● **What is being asked**: Word for word, copy the data that follows and skip its pictures.

● **Record extracts**:
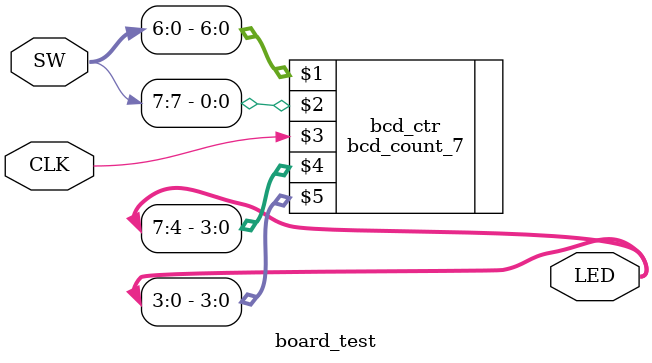
<source format=v>
`timescale 1ns / 1ps

module board_test(LED, SW, CLK);

output [7:0] LED;
input [7:0] SW;
input CLK;

bcd_count_7 bcd_ctr(SW[6:0], SW[7], CLK, LED[7:4], LED[3:0]);

endmodule

</source>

● **Result of the exercise**:
<source format=v>
`timescale 1ns / 1ps

module board_test(LED, SW, CLK);

output [7:0] LED;
input [7:0] SW;
input CLK;

bcd_count_7 bcd_ctr(SW[6:0], SW[7], CLK, LED[7:4], LED[3:0]);

endmodule

</source>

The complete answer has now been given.